4th Executive Vice President Institute of Food Technologists
- In office 1991 – 2003 (retired)

Personal details
- Born: 1940 (age 84–85)
- Education: DePaul University (graduate 1962)
- Occupation: Admin Assistant, IFT.

= Daniel E. Weber =

American academic

Daniel E. Weber (born 1940) was the fourth Executive Vice President of the Institute of Food Technologists (IFT), serving in that manner from 1991 until his 2003 retirement.

==Early career==
A 1962 graduate of DePaul University in Business Management, Weber began his career at the American Oil Chemists' Society (AOCS) in Urbana, Illinois, United States as Administrative Assistant to the Executive Director.
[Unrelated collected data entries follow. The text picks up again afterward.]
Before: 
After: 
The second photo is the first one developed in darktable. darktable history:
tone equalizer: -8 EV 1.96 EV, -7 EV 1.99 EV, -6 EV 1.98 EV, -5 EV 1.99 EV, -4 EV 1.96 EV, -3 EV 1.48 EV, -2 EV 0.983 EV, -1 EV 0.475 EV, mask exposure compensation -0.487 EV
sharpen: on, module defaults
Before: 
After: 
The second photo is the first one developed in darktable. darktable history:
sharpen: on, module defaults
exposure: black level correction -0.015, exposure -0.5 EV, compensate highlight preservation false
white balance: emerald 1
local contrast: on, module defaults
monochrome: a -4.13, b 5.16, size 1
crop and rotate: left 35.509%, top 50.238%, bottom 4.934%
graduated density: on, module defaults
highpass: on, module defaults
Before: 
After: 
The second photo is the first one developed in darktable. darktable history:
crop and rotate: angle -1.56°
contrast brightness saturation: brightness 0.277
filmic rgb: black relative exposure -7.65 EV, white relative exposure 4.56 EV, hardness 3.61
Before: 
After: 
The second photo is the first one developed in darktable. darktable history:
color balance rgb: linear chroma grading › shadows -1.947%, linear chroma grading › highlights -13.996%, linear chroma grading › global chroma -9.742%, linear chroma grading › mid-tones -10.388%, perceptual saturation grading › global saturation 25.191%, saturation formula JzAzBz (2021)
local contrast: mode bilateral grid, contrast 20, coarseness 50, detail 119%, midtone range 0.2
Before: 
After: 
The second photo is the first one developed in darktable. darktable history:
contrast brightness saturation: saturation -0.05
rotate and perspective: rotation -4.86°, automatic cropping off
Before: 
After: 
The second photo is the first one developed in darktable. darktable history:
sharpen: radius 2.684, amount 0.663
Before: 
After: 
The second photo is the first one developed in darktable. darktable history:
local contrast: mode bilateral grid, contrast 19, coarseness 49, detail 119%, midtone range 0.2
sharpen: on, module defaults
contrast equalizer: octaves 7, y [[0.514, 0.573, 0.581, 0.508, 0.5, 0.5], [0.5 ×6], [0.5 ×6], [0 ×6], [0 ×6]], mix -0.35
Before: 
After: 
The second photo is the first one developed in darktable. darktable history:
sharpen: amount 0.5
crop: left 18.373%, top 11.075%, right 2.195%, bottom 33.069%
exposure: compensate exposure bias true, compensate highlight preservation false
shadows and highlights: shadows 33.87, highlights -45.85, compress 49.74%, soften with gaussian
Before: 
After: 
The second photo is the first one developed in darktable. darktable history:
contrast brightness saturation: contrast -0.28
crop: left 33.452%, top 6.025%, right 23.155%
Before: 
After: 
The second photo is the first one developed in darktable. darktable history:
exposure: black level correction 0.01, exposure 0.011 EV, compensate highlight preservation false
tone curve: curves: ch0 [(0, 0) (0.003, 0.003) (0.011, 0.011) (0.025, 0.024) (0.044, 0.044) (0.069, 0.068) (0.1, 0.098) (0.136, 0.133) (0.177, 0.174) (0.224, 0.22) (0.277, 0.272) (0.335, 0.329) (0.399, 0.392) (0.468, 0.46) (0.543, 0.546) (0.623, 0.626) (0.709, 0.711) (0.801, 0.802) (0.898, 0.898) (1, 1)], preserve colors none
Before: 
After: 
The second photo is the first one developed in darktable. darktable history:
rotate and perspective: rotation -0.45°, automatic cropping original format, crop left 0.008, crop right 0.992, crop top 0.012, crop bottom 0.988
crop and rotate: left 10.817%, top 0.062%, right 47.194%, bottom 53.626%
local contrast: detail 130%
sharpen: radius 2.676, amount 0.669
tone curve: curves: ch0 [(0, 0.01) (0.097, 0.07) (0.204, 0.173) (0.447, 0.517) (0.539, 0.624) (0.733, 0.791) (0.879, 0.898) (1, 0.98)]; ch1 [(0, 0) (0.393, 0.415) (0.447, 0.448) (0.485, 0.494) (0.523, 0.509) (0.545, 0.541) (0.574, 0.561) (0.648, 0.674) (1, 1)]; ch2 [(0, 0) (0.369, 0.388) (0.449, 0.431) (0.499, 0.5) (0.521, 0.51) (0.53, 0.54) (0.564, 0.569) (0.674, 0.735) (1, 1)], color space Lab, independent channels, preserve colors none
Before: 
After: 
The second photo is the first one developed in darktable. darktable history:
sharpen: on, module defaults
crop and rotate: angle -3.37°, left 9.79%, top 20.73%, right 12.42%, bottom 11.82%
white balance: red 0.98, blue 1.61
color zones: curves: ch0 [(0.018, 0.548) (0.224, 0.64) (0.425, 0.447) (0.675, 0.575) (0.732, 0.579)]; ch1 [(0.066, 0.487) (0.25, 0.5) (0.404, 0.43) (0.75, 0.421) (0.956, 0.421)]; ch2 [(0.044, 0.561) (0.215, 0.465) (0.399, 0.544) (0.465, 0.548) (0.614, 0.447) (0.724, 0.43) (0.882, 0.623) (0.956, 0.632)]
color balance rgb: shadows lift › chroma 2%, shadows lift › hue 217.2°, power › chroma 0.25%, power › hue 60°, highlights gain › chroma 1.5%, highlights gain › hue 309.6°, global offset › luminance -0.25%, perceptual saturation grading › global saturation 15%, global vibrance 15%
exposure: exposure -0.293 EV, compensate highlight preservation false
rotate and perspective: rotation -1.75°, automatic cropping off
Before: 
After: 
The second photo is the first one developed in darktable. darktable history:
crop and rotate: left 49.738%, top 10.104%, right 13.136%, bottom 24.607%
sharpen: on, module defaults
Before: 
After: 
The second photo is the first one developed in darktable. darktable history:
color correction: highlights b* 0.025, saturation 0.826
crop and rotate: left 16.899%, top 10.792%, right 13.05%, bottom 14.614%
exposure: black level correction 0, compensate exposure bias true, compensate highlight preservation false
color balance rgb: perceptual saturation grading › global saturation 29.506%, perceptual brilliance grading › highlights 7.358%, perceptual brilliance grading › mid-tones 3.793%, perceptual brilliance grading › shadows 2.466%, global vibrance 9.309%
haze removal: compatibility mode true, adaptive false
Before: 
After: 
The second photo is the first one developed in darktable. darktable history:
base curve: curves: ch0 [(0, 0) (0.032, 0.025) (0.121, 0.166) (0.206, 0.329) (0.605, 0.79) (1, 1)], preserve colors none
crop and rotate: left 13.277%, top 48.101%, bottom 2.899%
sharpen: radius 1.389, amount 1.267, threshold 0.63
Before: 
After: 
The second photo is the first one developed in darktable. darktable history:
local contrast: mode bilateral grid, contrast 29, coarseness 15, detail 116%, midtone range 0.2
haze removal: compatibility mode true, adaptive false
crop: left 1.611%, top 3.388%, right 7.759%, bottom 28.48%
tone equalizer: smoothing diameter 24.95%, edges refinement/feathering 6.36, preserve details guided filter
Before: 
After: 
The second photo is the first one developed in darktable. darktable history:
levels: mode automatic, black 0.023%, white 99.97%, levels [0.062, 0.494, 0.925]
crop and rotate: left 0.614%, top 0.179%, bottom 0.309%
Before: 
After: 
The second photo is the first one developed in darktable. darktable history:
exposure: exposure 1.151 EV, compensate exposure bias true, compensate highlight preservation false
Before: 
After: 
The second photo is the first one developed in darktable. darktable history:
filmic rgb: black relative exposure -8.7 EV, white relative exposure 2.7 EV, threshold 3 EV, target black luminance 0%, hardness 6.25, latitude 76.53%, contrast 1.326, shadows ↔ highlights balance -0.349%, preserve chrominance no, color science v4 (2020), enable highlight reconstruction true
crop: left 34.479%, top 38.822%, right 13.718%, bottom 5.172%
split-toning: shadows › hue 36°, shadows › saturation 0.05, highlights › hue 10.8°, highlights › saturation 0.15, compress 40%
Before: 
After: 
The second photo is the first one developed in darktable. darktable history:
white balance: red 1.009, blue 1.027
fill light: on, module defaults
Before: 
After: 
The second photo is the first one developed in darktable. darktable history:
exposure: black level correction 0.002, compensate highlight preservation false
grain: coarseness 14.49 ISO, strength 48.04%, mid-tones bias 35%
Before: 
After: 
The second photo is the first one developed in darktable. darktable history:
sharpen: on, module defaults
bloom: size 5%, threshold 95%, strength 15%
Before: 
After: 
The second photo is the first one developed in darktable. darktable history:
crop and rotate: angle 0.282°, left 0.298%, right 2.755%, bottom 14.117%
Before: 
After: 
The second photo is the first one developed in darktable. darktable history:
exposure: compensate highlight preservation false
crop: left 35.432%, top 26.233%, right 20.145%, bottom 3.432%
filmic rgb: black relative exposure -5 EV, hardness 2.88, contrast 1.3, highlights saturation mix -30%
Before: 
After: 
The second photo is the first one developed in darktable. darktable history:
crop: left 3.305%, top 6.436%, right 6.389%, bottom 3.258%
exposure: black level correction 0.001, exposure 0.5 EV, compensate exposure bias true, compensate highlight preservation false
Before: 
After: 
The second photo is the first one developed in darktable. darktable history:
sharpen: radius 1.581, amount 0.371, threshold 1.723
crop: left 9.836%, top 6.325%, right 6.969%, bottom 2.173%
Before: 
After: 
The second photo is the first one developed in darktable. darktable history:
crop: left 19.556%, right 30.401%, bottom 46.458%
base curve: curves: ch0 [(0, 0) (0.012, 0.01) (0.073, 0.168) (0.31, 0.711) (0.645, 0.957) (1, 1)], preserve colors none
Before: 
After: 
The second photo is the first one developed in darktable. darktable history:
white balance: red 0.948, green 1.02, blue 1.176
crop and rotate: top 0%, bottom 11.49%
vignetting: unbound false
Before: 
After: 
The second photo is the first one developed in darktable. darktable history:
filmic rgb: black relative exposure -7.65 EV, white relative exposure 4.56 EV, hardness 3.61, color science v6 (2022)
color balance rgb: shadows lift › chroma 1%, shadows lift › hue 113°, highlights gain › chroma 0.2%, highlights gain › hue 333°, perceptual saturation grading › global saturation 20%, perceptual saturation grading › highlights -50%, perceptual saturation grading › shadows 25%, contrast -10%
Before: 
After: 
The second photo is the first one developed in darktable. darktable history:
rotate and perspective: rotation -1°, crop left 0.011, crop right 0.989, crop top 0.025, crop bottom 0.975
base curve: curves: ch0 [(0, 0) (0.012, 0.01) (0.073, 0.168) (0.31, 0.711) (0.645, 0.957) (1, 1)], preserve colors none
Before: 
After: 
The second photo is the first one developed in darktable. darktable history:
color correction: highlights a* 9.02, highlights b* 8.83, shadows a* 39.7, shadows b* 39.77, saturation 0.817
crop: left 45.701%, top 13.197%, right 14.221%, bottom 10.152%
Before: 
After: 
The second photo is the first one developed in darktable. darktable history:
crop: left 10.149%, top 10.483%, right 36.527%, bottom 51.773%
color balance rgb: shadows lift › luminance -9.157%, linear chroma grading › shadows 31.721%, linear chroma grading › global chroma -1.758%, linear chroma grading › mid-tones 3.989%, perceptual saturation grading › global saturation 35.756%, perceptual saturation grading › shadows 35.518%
While at AOCS, he earned a certificate in Association Management from the Institute of Organizational Management at Michigan State University in East Lansing, Michigan.

==Service with IFT==
In 1967, Weber left AOCS to join IFT in Chicago, Illinois, United States as Administrative Manager, reporting to then-Executive Director Calvert L. Willey. Two years later, he would be promoted to Director of Convention Services, with responsibilities for the IFT Annual Meeting and their associated exhibits, now called the Food Expo, along with advertising, sales, marketing, and membership development. Weber would be promoted to Director of Marketing and Meetings in 1979, a position he would stay at until the 1991 Annual Meeting & Food Expo in Dallas, Texas when then-Executive Director Howard W. Mattson suffered a heart attack and would be forced to retire. Weber was named interim Executive Director of IFT, then made permanent Executive Director on August 1, 1991. His position of Executive Director would change to Executive Vice President and Chief Executive Officer in 1999, a position he would hold until his August 7, 2003. As of 2007, he is the longest serving employee in the Institute's history.

==Accomplishments with IFT==
- Membership growth increasing from 8,000 in 1967 to 28,000 in 2003 with IFT's budget's increasing from $600,000 to $17 million, including the IFT Foundation.
- Development of the "Three Presidents" model of governance to provide continued focus on IFT's growth and enhancement of volunteer leadership capabilities.
- Establishment of IFT's offices in Washington, DC.
- Increasing the number Technical papers at the IFT Annual Meeting from 155 in 1967 to 1739 in 2003, the number of exhibit booths from 211 to 2400, and the number of attendees from 2100 to 22,000.
- The development of IFT divisions from zero in 1967 to 27 in 2003.
- Creation of IFT's official website in 1996 (http://www.ift.org).

==Awards and memberships==
- Meeting Planner of the Year (1990) - Association for Convention Operations Management
- Calvert L. Willey Award (2001) - IFT
- Achievement Award (2002) - Professional Convention Management Association (PCMA)
- Convention Industry Council's Hall of Leaders (2002) - bronze plaque permanently on location both at the Washington, D.C. Convention Center and at McCormick Place in Chicago.
- Member of the Council of Engineering and Scientific Society Executives, Convention Industry Council, American Society of Association Executives, Chicago Society of Association Executives, Professional Convention Management Association (President), International Association for Exposition Management (President), Center for Exhibition Industry Research, Association Forum, and the IACVB Foundation.

==Family==
Married to wife Char in 1961, they have two daughters (Judy and Nancy), one son (Dan), and nine grandchildren.